• _TASK GOAL_
Put every line of the rows below into a Markdown table with the columns "No." and "Line," numbering each line and skipping blank ones. Leave the pictures out of the table.

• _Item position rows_
====

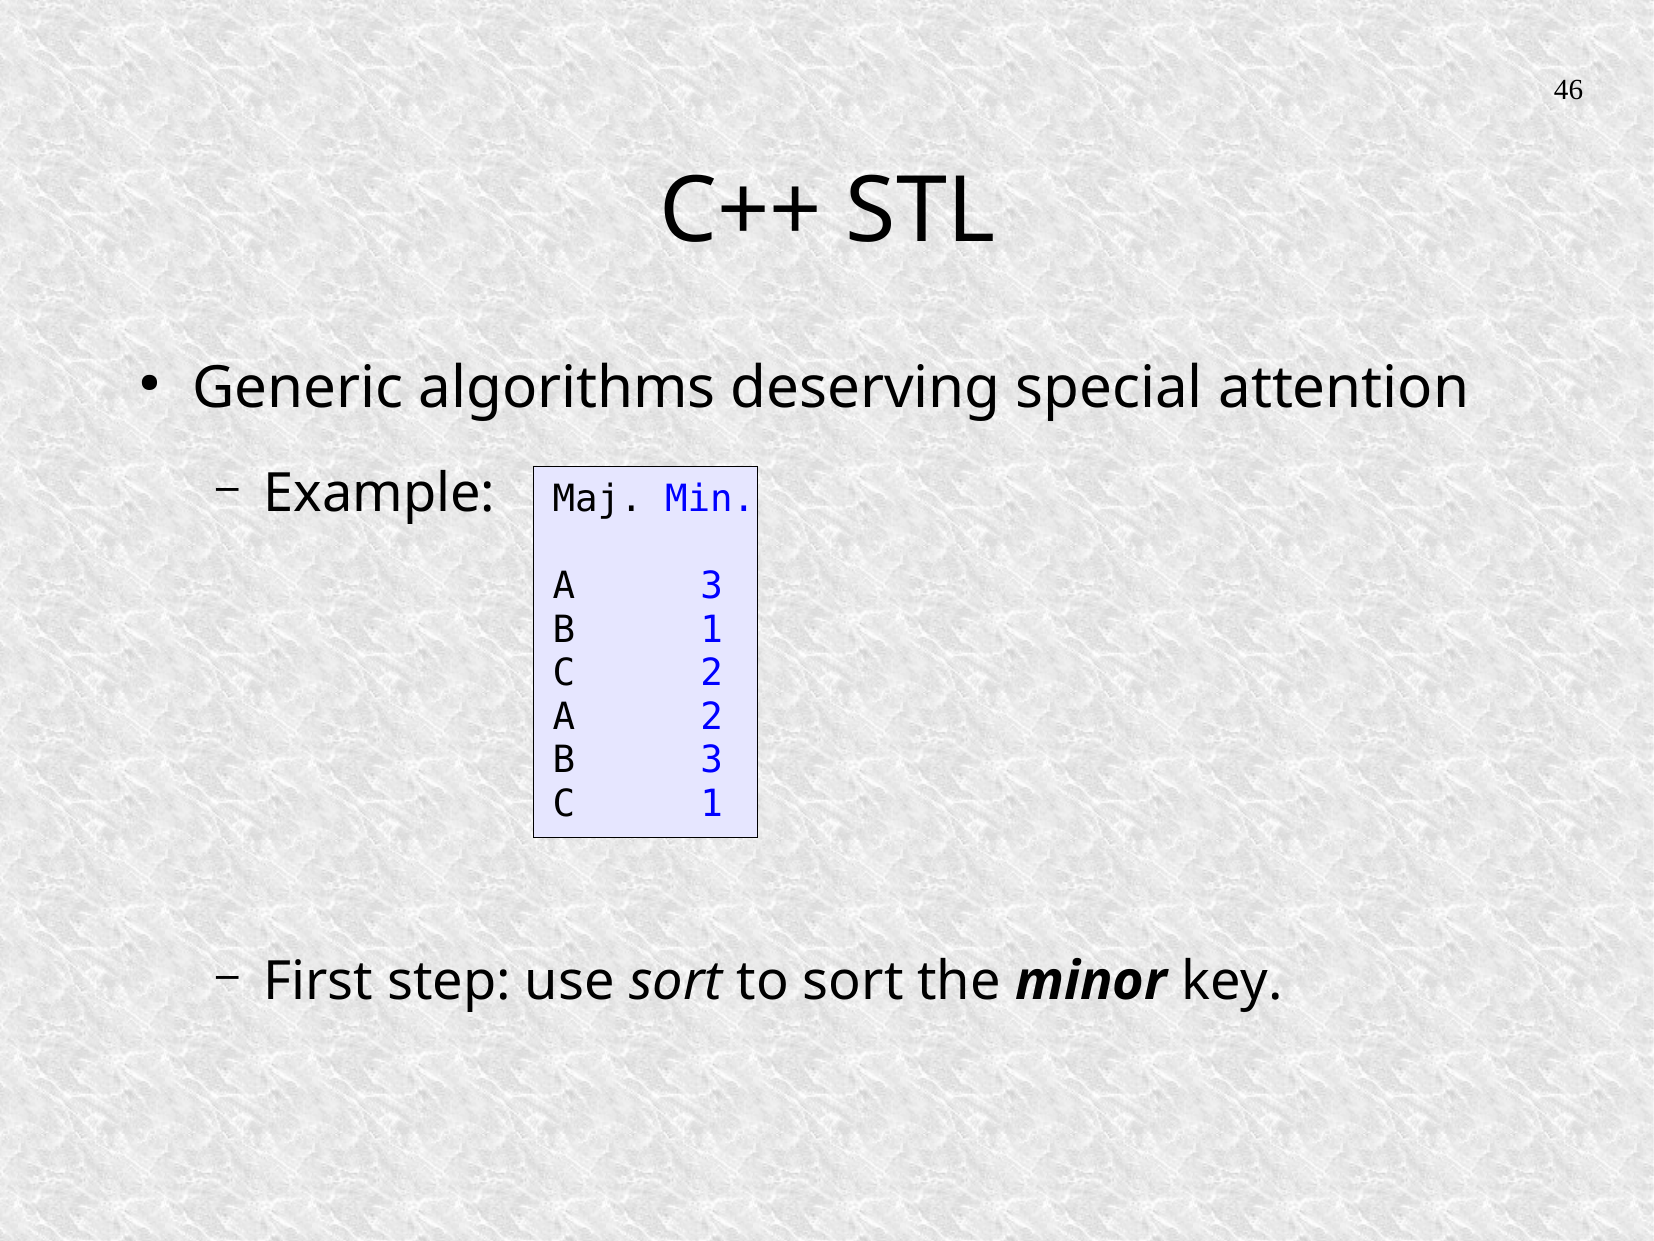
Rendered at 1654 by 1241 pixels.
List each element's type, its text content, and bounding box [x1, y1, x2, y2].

list Generic algorithms deserving special attention Example: First step: use sort to sort the minor key. [121, 344, 1534, 1127]
text_box [533, 466, 758, 838]
text_box Maj. Min. A 3 B 1 C 2 A 2 B 3 C 1 [552, 476, 756, 839]
title C++ STL [121, 102, 1534, 311]
picture [0, 0, 1654, 1241]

====

• _REPLY TO THE EXERCISE_
| No. | Line |
|---|---|
| 1 | Rendered at 1654 by 1241 pixels. |
| 2 | List each element's type, its text content, and bounding box [x1, y1, x2, y2]. |
| 3 | list Generic algorithms deserving special attention Example: First step: use sort to sort the minor key. [121, 344, 1534, 1127] |
| 4 | text_box [533, 466, 758, 838] |
| 5 | text_box Maj. Min. A 3 B 1 C 2 A 2 B 3 C 1 [552, 476, 756, 839] |
| 6 | title C++ STL [121, 102, 1534, 311] |
| 7 | picture [0, 0, 1654, 1241] |